Researchers from the University of Wisconsin-Madison have come up with a new solution to mitigate the problem of e-waste.
"We found that cellulose nanofibrillated fiber based transistors exhibit superior performance as that of conventional silicon-based transistors," said Zhenqiang Ma, the team leader. "And the bio-based transistors are so safe that you can put them in the forest, and fungus will quickly degrade them.

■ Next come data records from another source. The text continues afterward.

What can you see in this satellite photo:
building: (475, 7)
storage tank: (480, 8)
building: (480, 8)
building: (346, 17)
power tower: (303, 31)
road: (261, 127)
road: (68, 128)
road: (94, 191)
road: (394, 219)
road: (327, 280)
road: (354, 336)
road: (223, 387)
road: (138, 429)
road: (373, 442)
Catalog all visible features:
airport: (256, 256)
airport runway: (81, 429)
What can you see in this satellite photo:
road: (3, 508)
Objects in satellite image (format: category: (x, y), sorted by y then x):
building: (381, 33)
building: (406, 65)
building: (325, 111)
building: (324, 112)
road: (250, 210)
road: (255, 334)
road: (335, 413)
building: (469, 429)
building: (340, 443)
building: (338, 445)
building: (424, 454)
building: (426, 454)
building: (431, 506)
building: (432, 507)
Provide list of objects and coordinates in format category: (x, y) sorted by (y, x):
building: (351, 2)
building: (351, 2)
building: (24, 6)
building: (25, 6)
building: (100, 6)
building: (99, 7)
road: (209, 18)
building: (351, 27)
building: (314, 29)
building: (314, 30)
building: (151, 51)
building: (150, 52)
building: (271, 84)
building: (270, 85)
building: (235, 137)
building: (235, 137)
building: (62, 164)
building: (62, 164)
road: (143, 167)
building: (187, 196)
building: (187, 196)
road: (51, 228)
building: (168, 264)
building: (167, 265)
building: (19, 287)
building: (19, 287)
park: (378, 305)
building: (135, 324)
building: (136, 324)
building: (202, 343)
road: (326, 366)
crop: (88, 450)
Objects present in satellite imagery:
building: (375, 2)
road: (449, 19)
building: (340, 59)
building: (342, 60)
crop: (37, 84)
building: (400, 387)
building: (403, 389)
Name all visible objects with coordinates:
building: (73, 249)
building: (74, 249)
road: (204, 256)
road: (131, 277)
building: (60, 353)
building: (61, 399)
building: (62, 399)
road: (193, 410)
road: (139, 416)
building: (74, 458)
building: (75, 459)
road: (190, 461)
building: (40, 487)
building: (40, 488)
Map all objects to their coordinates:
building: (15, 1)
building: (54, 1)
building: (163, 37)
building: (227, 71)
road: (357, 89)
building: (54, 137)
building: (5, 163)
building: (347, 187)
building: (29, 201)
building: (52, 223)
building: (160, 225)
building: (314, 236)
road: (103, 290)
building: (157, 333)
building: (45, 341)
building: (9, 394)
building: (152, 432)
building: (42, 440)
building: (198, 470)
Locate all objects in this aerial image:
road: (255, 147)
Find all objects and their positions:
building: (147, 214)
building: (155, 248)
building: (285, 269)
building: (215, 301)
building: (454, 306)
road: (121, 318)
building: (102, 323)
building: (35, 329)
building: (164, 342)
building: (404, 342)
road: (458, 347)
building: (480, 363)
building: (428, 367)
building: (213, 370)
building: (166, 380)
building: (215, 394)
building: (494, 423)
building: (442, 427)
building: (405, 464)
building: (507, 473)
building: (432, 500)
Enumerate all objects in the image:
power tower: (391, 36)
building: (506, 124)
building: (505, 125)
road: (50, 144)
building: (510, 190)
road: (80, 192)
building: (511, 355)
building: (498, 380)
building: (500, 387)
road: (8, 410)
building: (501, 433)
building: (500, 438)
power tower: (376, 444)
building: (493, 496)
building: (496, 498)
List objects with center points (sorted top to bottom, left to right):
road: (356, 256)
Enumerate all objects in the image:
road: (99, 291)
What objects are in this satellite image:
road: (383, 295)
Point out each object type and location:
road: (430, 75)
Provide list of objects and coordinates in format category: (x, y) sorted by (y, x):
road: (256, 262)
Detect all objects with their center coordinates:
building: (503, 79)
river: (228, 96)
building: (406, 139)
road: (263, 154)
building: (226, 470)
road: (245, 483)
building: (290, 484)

They become as safe as fertiliser."
Electronics are created using non-renewable, non-biodegradable materials expensive and rigid substrates like silicon wafers, which are highly purified, but cellulose nanofibrillated fiber films have the potential to replace silicon wafers as electronic substrates in environmentally friendly, low cost, portable gadgets or devices of the future.
To create devices, Ma's team employed silicon nanomembranes as the active material in the transistor - pieces of ultra-thin films (thinner than a human hair) peeled from the bulk crystal and then transferred and glued onto the cellulose substrate to create a flexible, biodegradable and transparent silicon transistor.
But to make portable electronics, the biodegradable transistor needed to be able to operate at microwave frequencies, which is the working range of most wireless devices. The researchers thus conducted a series of experiments such as measuring the current voltage characteristics to study the device's functional performance, which finally showed the biodegradable transistor has superior microwave-frequency operation capabilities comparable to existing semiconductor transistors.
This is definitely a different perspective to green tech!